Roanoke Fire Chief W.M. Mullins, along with police, began interviewing witnesses and victims. All reported similar descriptions to that given by Deese that bombs had exploded. Within a few hours, Mullins formed an initial conclusion as to the cause of the disaster – fireworks. Several days before the Fourth of July, Junior Grocery’s owners had stockpiled a large inventory and created a mass display of the pyrotechnic gadgets in their front window. It was quite a collection. According to Emmett Aesy, the grocery’s proprietor, the display contained 3,465 small torpedo bombs, 720 two-shot repeater tornadoes, and 432 aerial bombs of various types. The payload had ignited taking much of the block with it.

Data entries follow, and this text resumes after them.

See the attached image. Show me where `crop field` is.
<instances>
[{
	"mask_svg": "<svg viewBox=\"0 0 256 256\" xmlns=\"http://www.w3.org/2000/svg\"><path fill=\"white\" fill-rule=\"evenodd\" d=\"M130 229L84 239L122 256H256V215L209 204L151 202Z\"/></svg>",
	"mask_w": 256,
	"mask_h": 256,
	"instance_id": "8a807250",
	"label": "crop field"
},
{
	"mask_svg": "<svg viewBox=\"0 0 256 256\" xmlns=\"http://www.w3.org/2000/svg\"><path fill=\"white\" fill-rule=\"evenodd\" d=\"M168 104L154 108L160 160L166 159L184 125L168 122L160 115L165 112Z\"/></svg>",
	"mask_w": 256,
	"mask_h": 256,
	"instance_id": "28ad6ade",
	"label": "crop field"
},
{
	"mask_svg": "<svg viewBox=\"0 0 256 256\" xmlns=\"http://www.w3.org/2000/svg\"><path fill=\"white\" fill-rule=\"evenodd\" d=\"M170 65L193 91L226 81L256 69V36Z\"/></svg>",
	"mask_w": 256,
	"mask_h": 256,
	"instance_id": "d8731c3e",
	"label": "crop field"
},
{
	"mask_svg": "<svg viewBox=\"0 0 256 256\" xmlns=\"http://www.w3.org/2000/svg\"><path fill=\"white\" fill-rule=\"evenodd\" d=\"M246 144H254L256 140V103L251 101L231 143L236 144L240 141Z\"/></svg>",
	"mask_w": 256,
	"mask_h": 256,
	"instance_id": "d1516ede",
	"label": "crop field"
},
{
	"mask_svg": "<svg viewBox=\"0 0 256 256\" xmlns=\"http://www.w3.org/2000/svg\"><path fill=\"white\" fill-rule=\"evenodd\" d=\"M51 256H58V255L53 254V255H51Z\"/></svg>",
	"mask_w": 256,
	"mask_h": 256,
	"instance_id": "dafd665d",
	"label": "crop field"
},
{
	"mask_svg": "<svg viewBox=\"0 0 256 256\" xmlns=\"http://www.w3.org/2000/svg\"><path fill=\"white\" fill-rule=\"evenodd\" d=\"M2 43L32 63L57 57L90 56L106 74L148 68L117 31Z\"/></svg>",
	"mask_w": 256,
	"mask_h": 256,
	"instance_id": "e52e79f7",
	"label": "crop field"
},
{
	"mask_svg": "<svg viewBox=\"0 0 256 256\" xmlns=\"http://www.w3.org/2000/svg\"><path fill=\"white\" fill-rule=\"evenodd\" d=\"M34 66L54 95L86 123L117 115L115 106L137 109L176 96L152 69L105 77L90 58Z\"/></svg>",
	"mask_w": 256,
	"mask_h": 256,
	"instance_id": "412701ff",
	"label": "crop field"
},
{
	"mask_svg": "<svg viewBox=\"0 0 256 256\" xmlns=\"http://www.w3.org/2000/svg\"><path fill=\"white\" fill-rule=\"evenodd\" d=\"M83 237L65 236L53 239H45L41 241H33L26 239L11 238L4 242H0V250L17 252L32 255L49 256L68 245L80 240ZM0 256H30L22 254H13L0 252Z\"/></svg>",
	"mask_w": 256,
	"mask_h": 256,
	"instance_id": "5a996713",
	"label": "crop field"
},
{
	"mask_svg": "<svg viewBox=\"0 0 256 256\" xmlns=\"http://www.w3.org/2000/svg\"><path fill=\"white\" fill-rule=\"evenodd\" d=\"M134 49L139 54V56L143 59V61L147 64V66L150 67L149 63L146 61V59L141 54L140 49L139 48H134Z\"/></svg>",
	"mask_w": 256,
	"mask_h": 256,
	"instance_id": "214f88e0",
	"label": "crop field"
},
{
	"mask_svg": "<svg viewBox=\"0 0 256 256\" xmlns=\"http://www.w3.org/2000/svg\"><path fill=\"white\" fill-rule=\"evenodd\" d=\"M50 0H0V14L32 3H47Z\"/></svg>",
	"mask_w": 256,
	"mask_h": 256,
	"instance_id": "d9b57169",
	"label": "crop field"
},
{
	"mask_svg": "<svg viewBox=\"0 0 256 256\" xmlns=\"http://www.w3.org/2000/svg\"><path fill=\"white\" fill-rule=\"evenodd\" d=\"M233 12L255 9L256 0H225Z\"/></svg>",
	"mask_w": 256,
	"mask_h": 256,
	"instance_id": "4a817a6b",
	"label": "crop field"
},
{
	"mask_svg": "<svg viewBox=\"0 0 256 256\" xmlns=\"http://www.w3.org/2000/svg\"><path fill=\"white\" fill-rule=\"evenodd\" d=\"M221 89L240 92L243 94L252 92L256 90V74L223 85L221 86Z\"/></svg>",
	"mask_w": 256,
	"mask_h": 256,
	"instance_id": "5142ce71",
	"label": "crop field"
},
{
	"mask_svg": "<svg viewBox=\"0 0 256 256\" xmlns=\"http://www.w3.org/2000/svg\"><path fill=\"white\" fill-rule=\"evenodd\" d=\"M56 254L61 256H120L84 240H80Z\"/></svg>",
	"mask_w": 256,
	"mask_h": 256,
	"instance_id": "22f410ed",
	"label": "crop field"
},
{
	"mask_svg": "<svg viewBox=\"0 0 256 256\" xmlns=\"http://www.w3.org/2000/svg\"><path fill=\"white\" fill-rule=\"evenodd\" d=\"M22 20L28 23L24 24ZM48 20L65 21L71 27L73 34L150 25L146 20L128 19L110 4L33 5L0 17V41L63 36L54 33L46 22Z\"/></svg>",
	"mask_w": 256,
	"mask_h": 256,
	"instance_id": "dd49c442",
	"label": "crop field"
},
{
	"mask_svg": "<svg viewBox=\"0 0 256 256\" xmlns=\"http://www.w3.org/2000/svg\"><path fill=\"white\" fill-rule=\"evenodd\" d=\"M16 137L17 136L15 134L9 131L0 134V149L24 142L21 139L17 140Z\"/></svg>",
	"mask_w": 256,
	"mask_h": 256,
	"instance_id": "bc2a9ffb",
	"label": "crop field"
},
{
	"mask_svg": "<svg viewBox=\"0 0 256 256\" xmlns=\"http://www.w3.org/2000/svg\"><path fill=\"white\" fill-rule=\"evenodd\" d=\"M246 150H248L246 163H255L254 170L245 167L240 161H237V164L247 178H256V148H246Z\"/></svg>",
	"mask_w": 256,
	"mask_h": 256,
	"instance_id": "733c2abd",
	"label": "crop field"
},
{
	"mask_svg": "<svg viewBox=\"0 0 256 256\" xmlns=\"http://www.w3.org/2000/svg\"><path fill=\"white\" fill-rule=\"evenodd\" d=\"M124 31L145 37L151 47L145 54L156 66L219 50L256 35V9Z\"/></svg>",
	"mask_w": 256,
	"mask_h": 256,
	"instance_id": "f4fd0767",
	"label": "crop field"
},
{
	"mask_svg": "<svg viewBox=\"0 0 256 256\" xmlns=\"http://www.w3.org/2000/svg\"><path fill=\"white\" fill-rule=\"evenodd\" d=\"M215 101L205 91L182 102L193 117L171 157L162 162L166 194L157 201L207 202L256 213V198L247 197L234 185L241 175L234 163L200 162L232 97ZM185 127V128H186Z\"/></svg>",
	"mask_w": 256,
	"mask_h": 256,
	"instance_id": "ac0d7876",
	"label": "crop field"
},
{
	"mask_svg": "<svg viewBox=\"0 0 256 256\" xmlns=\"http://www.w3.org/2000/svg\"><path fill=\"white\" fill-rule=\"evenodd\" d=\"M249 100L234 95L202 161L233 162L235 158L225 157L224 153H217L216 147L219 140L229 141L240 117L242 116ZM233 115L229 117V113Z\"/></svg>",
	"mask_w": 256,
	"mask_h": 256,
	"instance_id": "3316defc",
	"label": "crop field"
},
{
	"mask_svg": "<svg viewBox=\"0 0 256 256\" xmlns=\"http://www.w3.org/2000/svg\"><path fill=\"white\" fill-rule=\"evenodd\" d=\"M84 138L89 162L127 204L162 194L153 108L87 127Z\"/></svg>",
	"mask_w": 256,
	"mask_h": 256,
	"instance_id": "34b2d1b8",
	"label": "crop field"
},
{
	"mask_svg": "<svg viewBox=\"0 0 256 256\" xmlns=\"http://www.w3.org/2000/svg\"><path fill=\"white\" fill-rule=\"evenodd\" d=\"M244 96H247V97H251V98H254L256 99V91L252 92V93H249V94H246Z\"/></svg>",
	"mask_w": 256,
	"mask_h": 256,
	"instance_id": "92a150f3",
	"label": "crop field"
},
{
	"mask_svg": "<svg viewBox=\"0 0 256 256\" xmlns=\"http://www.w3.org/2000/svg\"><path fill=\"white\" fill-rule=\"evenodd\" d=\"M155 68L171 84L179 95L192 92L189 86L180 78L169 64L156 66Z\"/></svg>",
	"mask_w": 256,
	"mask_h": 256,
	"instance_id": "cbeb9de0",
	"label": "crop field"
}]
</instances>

Word spread quickly about the catastrophe. Soon, hundreds of motorists began slowly driving by on adjacent streets, while others found the doors of Lee Junior High unlocked and went inside to peer down upon the wreckage from the blown out windows.
The explosion made headlines in newspapers along the East Coast.
With witness statements and interviews, police believed they had determined the source of the ignition. Ironically, it was one of the victims, Richard Ratcliff. Roanoke police superintendent Major James Ingoldsby shared with reporters the following day that a charge of malicious wounding had been brought against the 40-year-old Vinton resident. According to Ingoldsby, Ratcliff had lit a match and stuck it through a crack in the display window. Ingoldsby had sent samples of the fireworks to the labs at the Viscose plant and the Radford Ordnance Works for analysis that later revealed some of the fireworks were laced with TNT.
Two days after the explosion, Roanoke City Council adopted an emergency ordinance submitted by Ingoldsby that fireworks be banned in the city. The ordinance, unanimously approved, prohibited the sale, possession, and shooting of fireworks of all kinds except by professionals associated with fairs and other entertainment, and that only by permit. Punishment for violating the ordinance was set at $500 and a possible six months in jail. Prior to this action, fireworks had been loosely regulated by the city with a $10 fee to sell them. Beginning in the early 1930s, the city had set periods for when fireworks could be used, namely on New Year’s Eve, the Fourth of July, and Christmas Eve and Day. Such regulations had been a response to concerns about noise, not safety.
Mayor Leo Henebry strongly urged in his public comments that surrounding jurisdictions adopt the same ban. Most did. Roanoke County adopted a fireworks ban two months later to take effect in mid-September. The ban came too late, however, for three boys in the Cave Spring section who received severe burns on their hands and arms from fireworks the day before the Fourth.
A few days after the explosion, Ratcliff was released from Lewis-Gale Hospital and went home, having posted a $1,000 bond. The suspect was adamant he had done nothing to ignite the display pile. Yet, witnesses reported seeing Ratcliff pressed against the grocery’s plate glass window, hands cupped, with a small amount of smoke emanating from his fingers. Ratcliff’s initial trial date was postponed due to Louise Aesy, a key witness, still being hospitalized and unable to make a court appearance. As police interviewed other witnesses, however, certainty surrounding the actions of Ratcliff and solid proof for him causing the explosion began to become murky. Weeks dragged on before Ratcliff’s trial could start, and investigators altered the charge from malicious wounding to destruction of property. Even at that, the judge in the case eventually decided to take the case under advisement, effectively relieving Ratcliff of any consequences.